## What to produce
Transcribe exactly the lines from the first line of the records through the line containing "font-size:23px; font-weight:bold; color:#4d7c0f;", and leave out every picture.

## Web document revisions
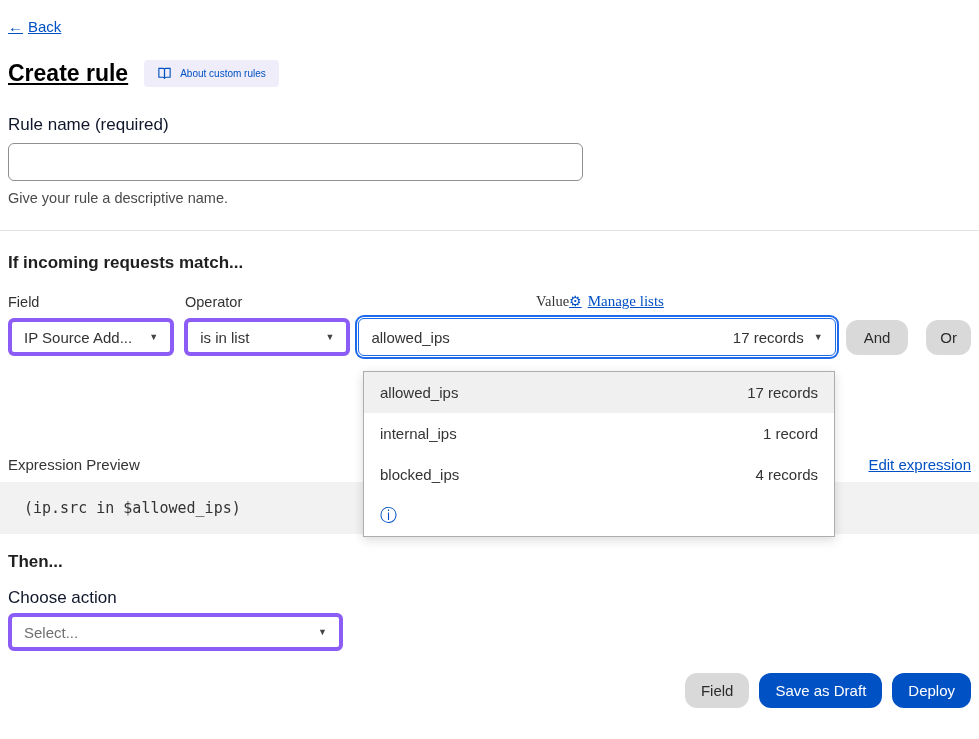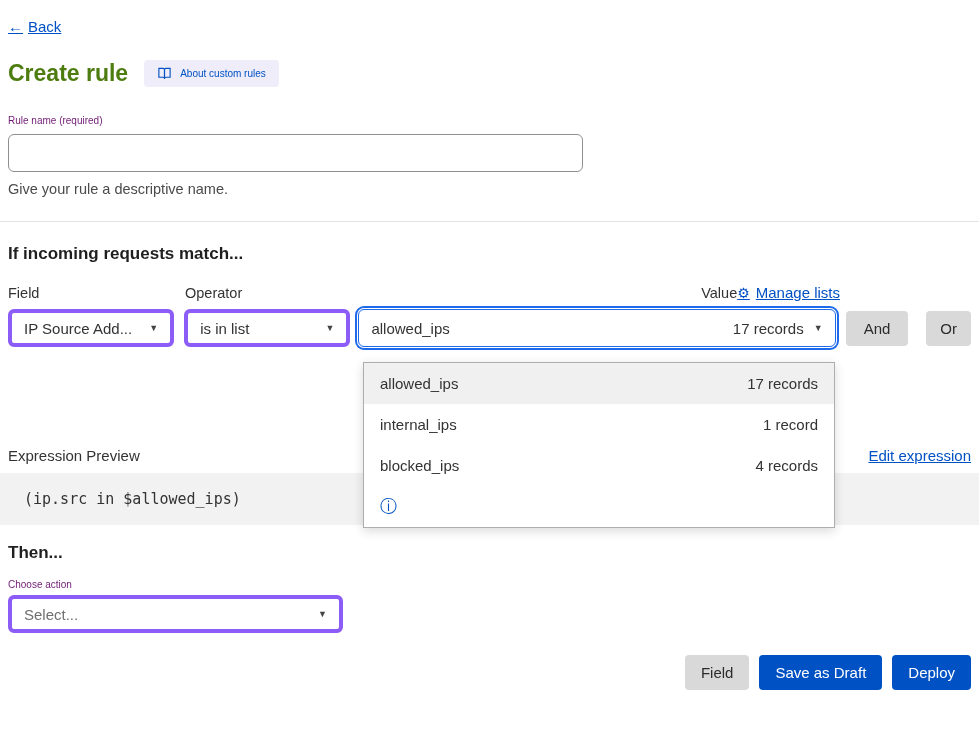--- a/index.html
+++ b/index.html
@@ -16,7 +16,7 @@
   .back-arrow { text-decoration:none; display:inline-block; }
 
   .title-row { margin-top:24px; display:flex; align-items:center; gap:16px; }
-  h1 { font-size:23px; font-weight:bold; color:#4d7c0f; }
+  h1 { font-size:23px; font-weight:bold; color:#000000;text-decoration:underline; }
   .about-badge {
     display:inline-flex; align-items:center; gap:8px;
     background:#efedf9; color:#0051c3; font-size:10px;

## Worked solution
--- a/index.html
+++ b/index.html
@@ -16,7 +16,7 @@
   .back-arrow { text-decoration:none; display:inline-block; }
 
   .title-row { margin-top:24px; display:flex; align-items:center; gap:16px; }
-  h1 { font-size:23px; font-weight:bold; color:#4d7c0f; }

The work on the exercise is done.